### Records provided:
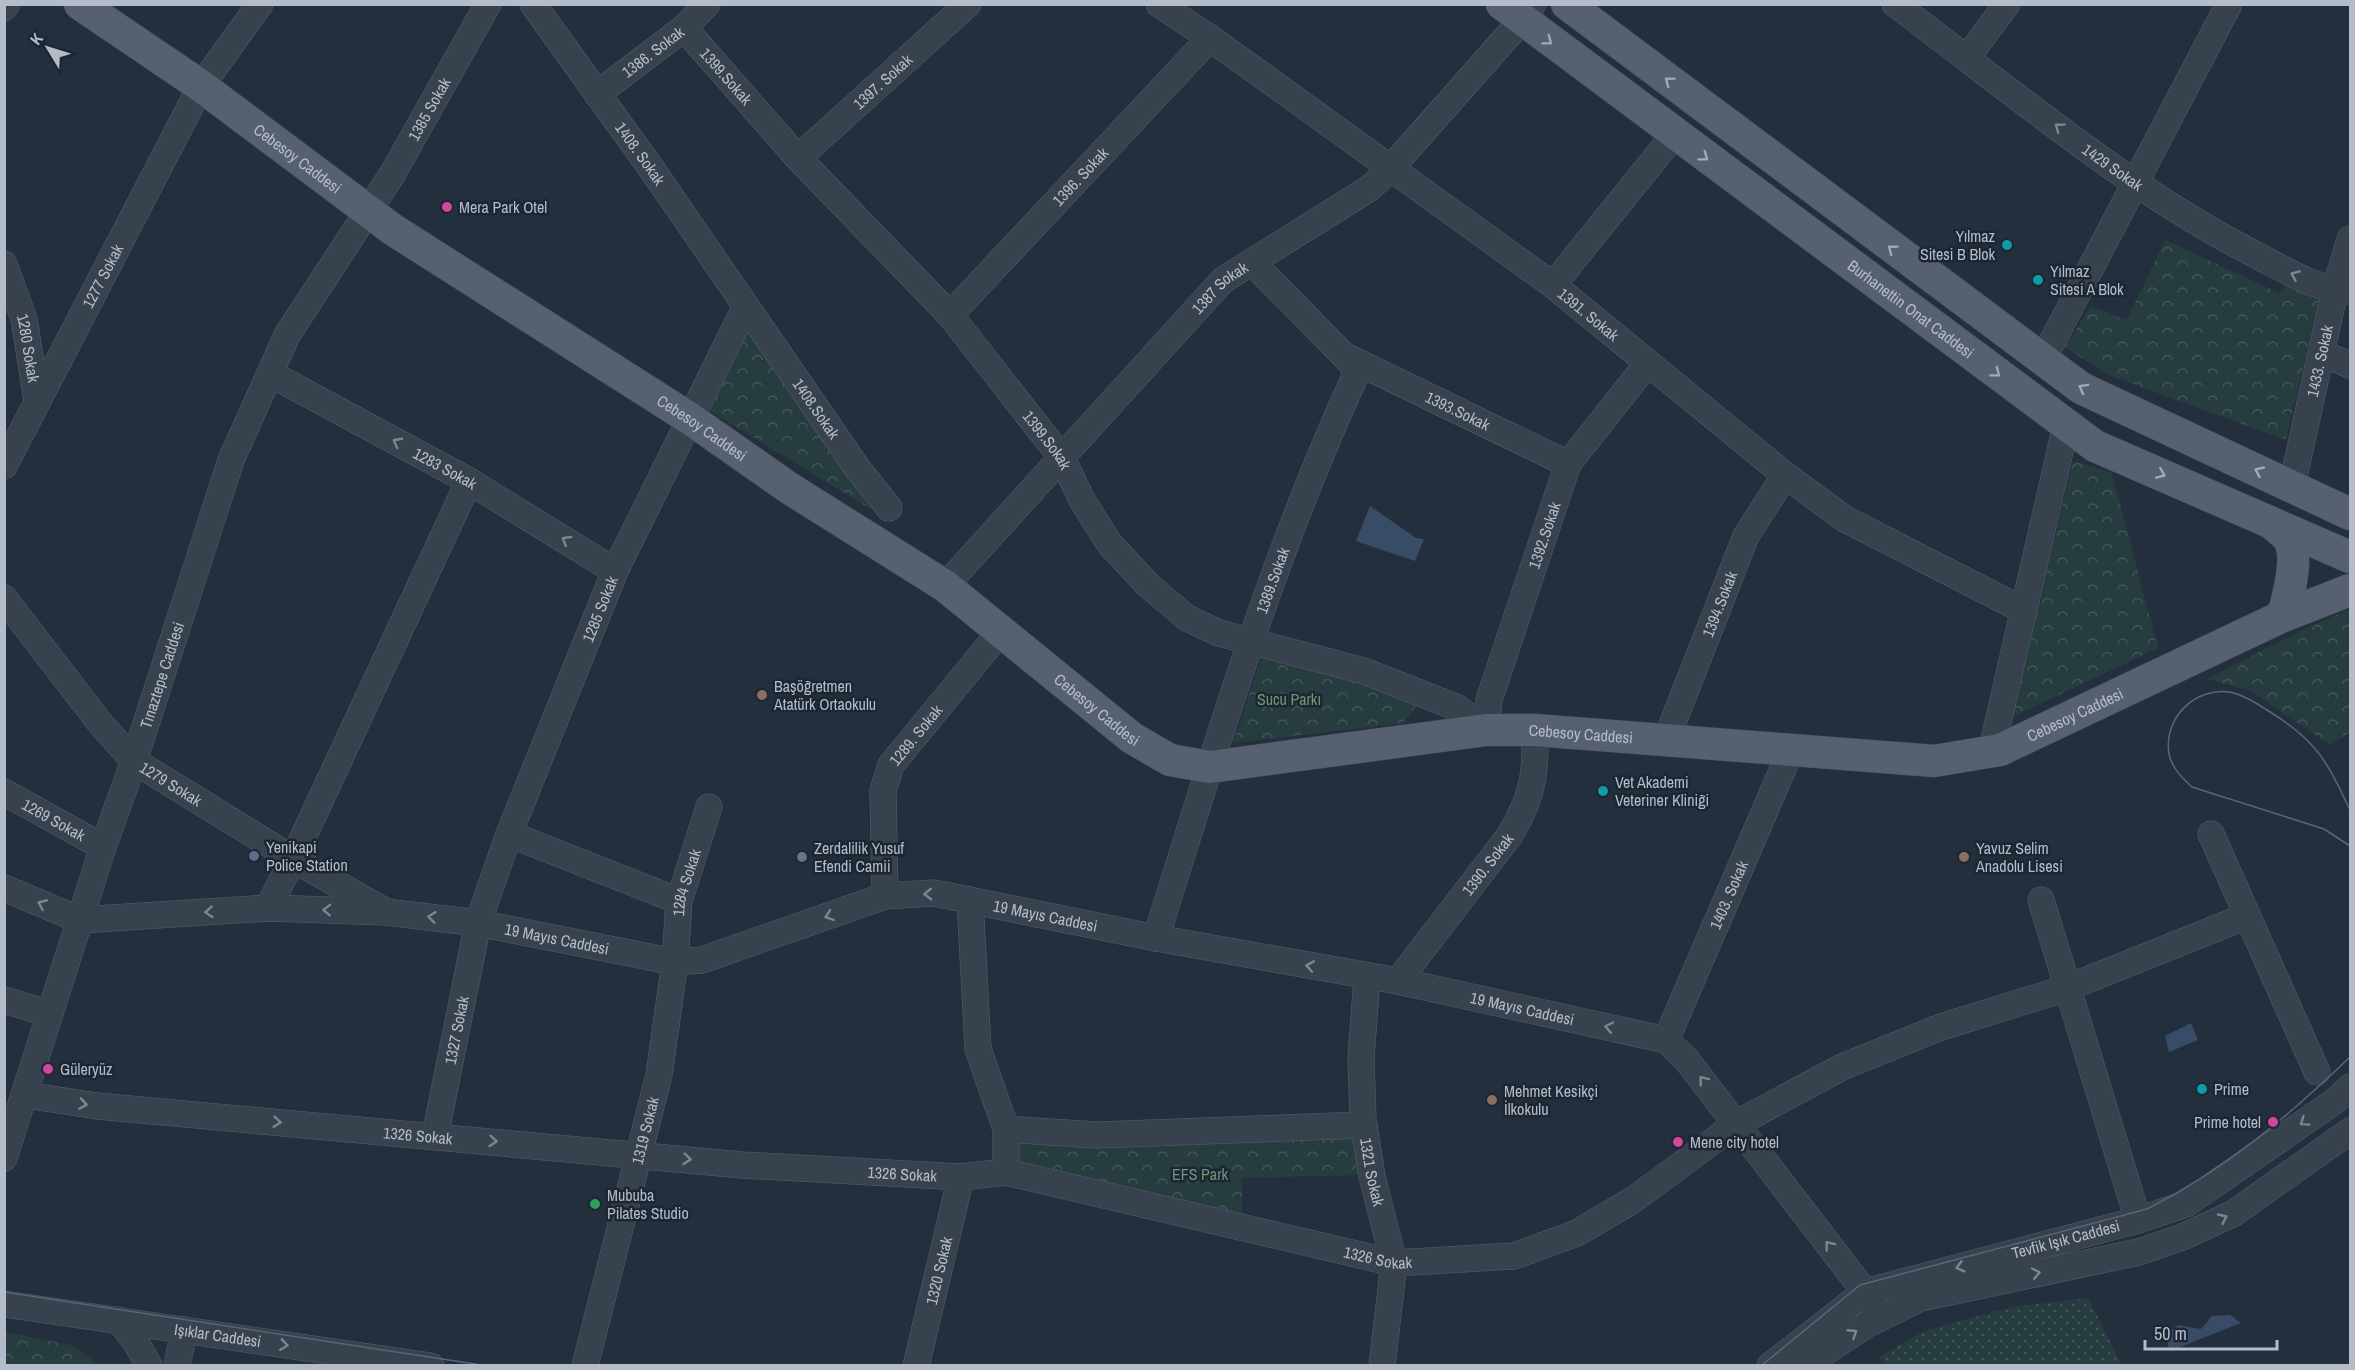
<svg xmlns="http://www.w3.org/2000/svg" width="2355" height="1370" font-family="'Archivo Narrow',sans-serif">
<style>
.grass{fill:url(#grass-dots)}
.park{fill:url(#park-crowns)}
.water{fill:#394c67}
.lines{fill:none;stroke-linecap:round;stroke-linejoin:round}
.minor-casing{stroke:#565f6c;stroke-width:27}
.major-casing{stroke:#414a57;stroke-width:33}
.minor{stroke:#38414e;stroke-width:26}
.major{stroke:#56606e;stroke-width:32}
.tram{stroke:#5a6575;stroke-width:1.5}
.oneway{stroke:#a1aab7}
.oneway2{stroke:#7c8592}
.hotel-dot{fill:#d1479c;stroke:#1d2633;stroke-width:2}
.culture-dot{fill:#0f9aa8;stroke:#1d2633;stroke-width:2}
.education-dot{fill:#8d6e63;stroke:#1d2633;stroke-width:2}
.service-dot{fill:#5c6f8a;stroke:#1d2633;stroke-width:2}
.worship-dot{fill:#6b7280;stroke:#1d2633;stroke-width:2}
.leisure-dot{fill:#2e9e5b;stroke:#1d2633;stroke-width:2}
.labels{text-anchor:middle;stroke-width:5;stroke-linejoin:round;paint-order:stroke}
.street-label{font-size:16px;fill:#b4bcc9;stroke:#1d2633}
.poi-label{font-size:16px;fill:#b4bcc9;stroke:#1d2633;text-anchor:start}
.park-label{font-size:16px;fill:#6b9a76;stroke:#1d2633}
</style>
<defs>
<pattern id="grass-dots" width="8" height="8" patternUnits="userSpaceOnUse" patternTransform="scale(1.5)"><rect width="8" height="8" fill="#263c3f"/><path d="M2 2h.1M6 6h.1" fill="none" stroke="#435659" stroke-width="1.8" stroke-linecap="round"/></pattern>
<pattern id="park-crowns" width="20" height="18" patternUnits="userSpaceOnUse" patternTransform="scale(1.5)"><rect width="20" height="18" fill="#263c3f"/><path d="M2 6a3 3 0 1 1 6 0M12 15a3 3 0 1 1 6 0" fill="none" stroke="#435659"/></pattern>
</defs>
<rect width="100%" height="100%" fill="#242f3e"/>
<!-- grass -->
<path class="grass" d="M2088 1298 2122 1365 1887 1366 1879 1357 1924 1331 2012 1307Z"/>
<!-- park -->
<g class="park">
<path d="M2165 240 2279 293 2287 283 2319 301 2286 440 2108 375 2065 347 2091 306 2127 320Z"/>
<path d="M748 328 884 517 708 410Z"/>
<path d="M2073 461 2112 473 2158 648 2012 717Z"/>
<path d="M2350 609V732L2330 745 2249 690 2207 679 2310 626Z"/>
<path d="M1263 652 1408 697 1416 706 1403 723 1233 743Z"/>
<path d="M1011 1134 1353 1136 1360 1175 1242 1178V1221L1006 1168Z"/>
<path d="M5 1332 75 1346 99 1365H5Z"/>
</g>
<!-- water -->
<g class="water">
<path d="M1370 506 1416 538 1424 539 1415 561 1356 541Z"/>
<path d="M2191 1023 2198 1040 2169 1052 2165 1036Z"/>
<path d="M2230 1315 2241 1323 2170 1351 2165 1335 2178 1325 2201 1329 2212 1316Z"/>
</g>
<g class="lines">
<defs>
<g id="minor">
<path id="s1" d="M533 4 651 168 858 469 889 508"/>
<path id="s2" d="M1159 4 1210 38 1553 285 1785 475 1845 519 2023 610"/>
<path id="s3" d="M1895 4C2013 92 2127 189 2258 256 2287 271 2317 290 2350 291"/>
<path d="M4 8 7 4"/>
<path id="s4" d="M684 28 798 158 950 315 1062 458 1082 500 1109 543 1148 585 1187 618 1219 633 1364 671 1458 708 1486 730"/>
<path d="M1967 58 2007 4"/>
<path id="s5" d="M597 94 684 28 707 4"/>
<path id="s6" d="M798 158 968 4"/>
<path id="s7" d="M4 264 24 319 37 400"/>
<path d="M1553 285 1674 135"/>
<path id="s8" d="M950 315 1210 38"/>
<path d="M2323 354 2350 365"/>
<path id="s9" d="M1347 357 1568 464"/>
<path d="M2042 361 2229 4"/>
<path id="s10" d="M271 374 469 481 615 571"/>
<path id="s11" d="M4 466 201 86 260 4"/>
<path id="s12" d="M2292 486 2335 290 2350 239"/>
<path id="s13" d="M945 586 1223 280 1370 188 1390 169 1521 21 1533 4"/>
<path id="s14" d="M4 598 100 723 134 761 293 859 383 910"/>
<path id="s15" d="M1486 730 1489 700 1568 464 1647 364"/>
<path id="s16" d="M1666 740 1746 536 1785 475"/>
<path d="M2000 750 1994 740 2066 425"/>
<path id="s17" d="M4 792 103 847"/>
<path d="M509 834 679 901"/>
<path d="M2211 834 2317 1072"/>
<path id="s18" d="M4 888 80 920 268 908 386 912 478 923 675 962 702 960 885 896 934 893 1156 938 1398 981 1630 1032 1666 1040 1686 1059 1865 1292 1880 1317"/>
<path id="s19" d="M885 896 883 791 891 765 1001 631"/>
<path d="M970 900 978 1049 1006 1129V1172"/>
<path d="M2041 900 2138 1220"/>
<path d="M268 908 293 859 469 481"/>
<path id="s20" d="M1156 938C1215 750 1271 559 1354 379L1356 368 1253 263"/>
<path id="s21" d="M1367 977 1361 1058 1363 1120 1372 1176 1394 1263 1382 1366"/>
<path id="s22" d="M1398 981 1510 835C1533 796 1536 775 1535 730"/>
<path d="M4 1000 50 1014"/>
<path id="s23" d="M1666 1040 1791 750"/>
<path id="s24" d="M26 1095 97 1106 742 1165 961 1177 1006 1172 1394 1263 1514 1256 1577 1233 1633 1200 1736 1124 1842 1067 1941 1027 2067 988 2247 916"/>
<path d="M1006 1129 1097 1135 1364 1125"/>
<path id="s25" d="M435 1136 478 923 509 834 615 571 745 308"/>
<path id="s26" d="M4 1158 103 847 134 761 231 460 287 335 393 173 488 4"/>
<path id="s27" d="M4 1304 431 1366"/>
<path d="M119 1320 137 1344 149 1366"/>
<path d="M177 1366 184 1330"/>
<path id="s28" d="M585 1366 659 1075 675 962 679 901 709 807"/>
<path id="s29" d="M916 1366 961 1177"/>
<path id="s30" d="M1770 1366 1865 1292 2138 1220 2186 1204 2335 1101 2350 1087"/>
<path d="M1804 1366 1866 1325 1921 1298 2139 1252 2185 1236 2234 1213 2350 1131"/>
</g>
<g id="major">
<path id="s31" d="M80 4 201 86 392 229 689 418 789 488 945 586 1132 738 1170 760 1210 767 1486 730H1535L1934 761 2000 750 2283 616 2350 590"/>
<path id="s32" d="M1502 4 2095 446 2350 557"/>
<path d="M1567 4 2081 388 2350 514"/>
<path d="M2270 522C2276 527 2283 532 2288 538 2300 555 2288 597 2283 616"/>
</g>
</defs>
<!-- minor casing -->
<use href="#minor" class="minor-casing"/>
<!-- major casing -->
<use href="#major" class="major-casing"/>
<!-- minor -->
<use href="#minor" class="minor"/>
<!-- major -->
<use href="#major" class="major"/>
<!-- tram -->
<g class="tram">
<path d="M2350 810C2326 759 2316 740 2267 710 2256 703 2244 695 2230 692 2195 687 2163 718 2169 754 2172 768 2182 778 2192 787L2324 829 2350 846"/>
<path d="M4 1292 488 1366"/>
<path d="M1761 1366 1860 1285 2147 1209C2223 1171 2289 1116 2350 1057"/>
</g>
</g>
<!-- one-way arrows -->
<defs><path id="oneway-chevron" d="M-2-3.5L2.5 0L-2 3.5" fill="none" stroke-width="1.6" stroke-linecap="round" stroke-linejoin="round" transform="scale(1.5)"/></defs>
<g class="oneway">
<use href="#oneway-chevron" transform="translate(1548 41) rotate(37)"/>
<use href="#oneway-chevron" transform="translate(1669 81) rotate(-143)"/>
<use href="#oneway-chevron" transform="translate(1704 157) rotate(37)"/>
<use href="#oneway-chevron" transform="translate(1892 249) rotate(-143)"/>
<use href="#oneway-chevron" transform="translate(1996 373) rotate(37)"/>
<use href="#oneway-chevron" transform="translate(2083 388) rotate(-151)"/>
<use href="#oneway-chevron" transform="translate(2259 471) rotate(-155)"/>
<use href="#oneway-chevron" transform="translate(2161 474) rotate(23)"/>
</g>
<g class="oneway2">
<use href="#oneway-chevron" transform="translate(2059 127) rotate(-143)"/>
<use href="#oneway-chevron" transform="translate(2295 275) rotate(-156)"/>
<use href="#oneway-chevron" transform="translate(397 442) rotate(-152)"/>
<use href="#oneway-chevron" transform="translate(566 540) rotate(-149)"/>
<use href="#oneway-chevron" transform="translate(928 894) rotate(179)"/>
<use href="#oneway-chevron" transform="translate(42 904) rotate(-157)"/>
<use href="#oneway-chevron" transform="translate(327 910) rotate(-178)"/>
<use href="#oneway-chevron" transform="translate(209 912) rotate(176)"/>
<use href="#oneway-chevron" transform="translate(829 916) rotate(161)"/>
<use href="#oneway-chevron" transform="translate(432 917) rotate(-173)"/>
<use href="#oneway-chevron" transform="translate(1310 966) rotate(-170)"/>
<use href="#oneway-chevron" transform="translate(1609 1027) rotate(-168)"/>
<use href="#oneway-chevron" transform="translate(1703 1080) rotate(-128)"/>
<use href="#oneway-chevron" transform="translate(83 1104) rotate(9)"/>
<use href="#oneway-chevron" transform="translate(277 1122) rotate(5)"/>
<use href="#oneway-chevron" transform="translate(2304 1122) rotate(145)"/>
<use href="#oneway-chevron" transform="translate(493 1141) rotate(5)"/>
<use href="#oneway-chevron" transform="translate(687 1159) rotate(6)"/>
<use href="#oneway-chevron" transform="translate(2223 1218) rotate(-25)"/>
<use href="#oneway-chevron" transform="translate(1829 1245) rotate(-128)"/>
<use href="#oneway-chevron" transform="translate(1960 1267) rotate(165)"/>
<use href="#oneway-chevron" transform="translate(2036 1273) rotate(-12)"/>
<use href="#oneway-chevron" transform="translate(1853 1333) rotate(-33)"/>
<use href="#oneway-chevron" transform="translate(284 1345) rotate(8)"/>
</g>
<!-- markers -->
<g class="hotel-dot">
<circle cx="447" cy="207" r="6"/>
<circle cx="48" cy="1069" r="6"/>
<circle cx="2273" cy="1122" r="6"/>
<circle cx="1678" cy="1142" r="6"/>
</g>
<g class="culture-dot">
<circle cx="2007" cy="245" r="6"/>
<circle cx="2038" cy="280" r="6"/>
<circle cx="1603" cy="791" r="6"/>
<circle cx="2202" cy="1089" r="6"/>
</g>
<g class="education-dot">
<circle cx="762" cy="695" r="6"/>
<circle cx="1964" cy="857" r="6"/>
<circle cx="1492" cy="1100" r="6"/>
</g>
<circle class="service-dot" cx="254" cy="856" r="6"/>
<circle class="worship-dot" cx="802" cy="857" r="6"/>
<circle class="leisure-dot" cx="595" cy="1204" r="6"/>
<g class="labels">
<!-- street labels -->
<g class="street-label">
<text dy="6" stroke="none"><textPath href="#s5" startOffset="70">1386. Sokak</textPath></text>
<text dy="6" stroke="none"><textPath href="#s4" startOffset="64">1399.Sokak</textPath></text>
<text dy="6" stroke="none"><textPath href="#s6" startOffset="114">1397. Sokak</textPath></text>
<text dy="6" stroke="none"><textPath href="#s26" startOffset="1138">1385 Sokak</textPath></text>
<text dy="6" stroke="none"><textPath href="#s1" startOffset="184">1408. Sokak</textPath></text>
<text dy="6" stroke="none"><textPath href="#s31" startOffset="267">Cebesoy Caddesi</textPath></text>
<text dy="6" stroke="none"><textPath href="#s3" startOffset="272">1429 Sokak</textPath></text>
<text dy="6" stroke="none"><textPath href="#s8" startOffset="190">1396. Sokak</textPath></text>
<text dy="6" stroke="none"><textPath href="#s11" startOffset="214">1277 Sokak</textPath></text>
<text dy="6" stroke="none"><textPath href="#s13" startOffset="406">1387 Sokak</textPath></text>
<text dy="6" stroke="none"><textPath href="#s32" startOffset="510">Burhanettin Onat Caddesi</textPath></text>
<text dy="6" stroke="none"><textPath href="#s2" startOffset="530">1391. Sokak</textPath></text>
<text dy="6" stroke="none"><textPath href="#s7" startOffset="88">1280 Sokak</textPath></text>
<text dy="6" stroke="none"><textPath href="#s12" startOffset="128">1433. Sokak</textPath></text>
<text dy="6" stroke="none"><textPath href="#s1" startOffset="494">1408.Sokak</textPath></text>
<text dy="6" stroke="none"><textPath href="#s9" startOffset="123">1393.Sokak</textPath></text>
<text dy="6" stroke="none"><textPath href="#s31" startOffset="753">Cebesoy Caddesi</textPath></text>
<text dy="6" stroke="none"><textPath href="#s4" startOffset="550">1399.Sokak</textPath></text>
<text dy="6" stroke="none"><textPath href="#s10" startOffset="198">1283 Sokak</textPath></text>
<text dy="6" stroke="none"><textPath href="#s15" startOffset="204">1392.Sokak</textPath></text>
<text dy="6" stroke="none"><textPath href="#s20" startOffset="376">1389.Sokak</textPath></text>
<text dy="6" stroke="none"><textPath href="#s16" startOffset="146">1394.Sokak</textPath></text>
<text dy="6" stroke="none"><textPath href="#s25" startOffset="554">1285 Sokak</textPath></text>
<text dy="6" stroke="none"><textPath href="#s26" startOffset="508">Tınaztepe Caddesi</textPath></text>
<text dy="6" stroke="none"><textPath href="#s31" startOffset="1239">Cebesoy Caddesi</textPath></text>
<text dy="6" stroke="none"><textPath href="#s31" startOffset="2246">Cebesoy Caddesi</textPath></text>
<text dy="6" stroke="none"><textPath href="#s31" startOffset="1742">Cebesoy Caddesi</textPath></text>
<text dy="6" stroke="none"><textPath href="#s19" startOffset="171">1289. Sokak</textPath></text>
<text dy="6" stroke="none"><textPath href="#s14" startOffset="252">1279 Sokak</textPath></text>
<text dy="6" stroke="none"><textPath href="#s17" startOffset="57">1269 Sokak</textPath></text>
<text dy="6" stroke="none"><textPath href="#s22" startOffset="147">1390. Sokak</textPath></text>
<text dy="6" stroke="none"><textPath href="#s28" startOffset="495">1284 Sokak</textPath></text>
<text dy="6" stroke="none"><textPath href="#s23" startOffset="158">1403. Sokak</textPath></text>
<text dy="6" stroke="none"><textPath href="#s18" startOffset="1066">19 Mayıs Caddesi</textPath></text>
<text dy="6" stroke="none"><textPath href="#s18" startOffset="562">19 Mayıs Caddesi</textPath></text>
<text dy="6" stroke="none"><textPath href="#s18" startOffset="1552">19 Mayıs Caddesi</textPath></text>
<text dy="6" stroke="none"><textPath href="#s25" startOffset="108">1327 Sokak</textPath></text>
<text dy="6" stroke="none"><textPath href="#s28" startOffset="243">1319 Sokak</textPath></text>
<text dy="6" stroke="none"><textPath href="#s24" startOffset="394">1326 Sokak</textPath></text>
<text dy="6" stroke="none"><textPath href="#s21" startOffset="196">1321 Sokak</textPath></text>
<text dy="6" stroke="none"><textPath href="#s24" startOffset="880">1326 Sokak</textPath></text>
<text dy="6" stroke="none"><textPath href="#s30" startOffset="328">Tevfik Işık Caddesi</textPath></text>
<text dy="6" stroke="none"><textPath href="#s24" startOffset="1366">1326 Sokak</textPath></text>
<text dy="6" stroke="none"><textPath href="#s29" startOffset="98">1320 Sokak</textPath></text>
<text dy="6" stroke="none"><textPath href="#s27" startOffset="216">Işıklar Caddesi</textPath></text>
</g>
<!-- poi labels -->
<g class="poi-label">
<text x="459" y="213">Mera Park Otel</text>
<text x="1995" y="242" text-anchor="end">Yılmaz<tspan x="1995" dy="18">Sitesi B Blok</tspan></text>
<text x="2050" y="277">Yılmaz<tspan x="2050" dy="18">Sitesi A Blok</tspan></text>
<text x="774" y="692">Başöğretmen<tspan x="774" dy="18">Atatürk Ortaokulu</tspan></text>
<text x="1615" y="788">Vet Akademi<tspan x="1615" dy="18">Veteriner Kliniği</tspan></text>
<text x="266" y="853">Yenikapi<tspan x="266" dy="18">Police Station</tspan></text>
<text x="814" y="854">Zerdalilik Yusuf<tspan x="814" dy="18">Efendi Camii</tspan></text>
<text x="1976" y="854">Yavuz Selim<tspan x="1976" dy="18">Anadolu Lisesi</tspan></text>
<text x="60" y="1075">Güleryüz</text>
<text x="2214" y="1095">Prime</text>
<text x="1504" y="1097">Mehmet Kesikçi<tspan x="1504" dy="18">İlkokulu</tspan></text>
<text x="2261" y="1128" text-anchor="end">Prime hotel</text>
<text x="1690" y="1148">Mene city hotel</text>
<text x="607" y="1201">Mububa<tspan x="607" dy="18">Pilates Studio</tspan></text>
</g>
<!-- park labels -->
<g class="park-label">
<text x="1289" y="705">Sucu Parkı</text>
<text x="1200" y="1180">EFS Park</text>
</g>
</g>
<!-- border -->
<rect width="2355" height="1370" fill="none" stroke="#b4bcc9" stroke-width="12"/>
<!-- north arrow -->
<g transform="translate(48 48) rotate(308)" stroke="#1d2633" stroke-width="4.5" paint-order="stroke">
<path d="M0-4.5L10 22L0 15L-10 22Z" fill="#b4bcc9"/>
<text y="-9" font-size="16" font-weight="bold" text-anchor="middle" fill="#b4bcc9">K</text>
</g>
<!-- scale -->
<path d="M2145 1340v9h132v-9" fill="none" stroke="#b4bcc9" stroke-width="3"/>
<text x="2154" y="1340" font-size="18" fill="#b4bcc9" stroke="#1d2633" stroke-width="4.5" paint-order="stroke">50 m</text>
</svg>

### Task brief:
Check each line of the entries above for the string "lines", and return those that contain it.

### Expected output:
.lines{fill:none;stroke-linecap:round;stroke-linejoin:round}
<g class="lines">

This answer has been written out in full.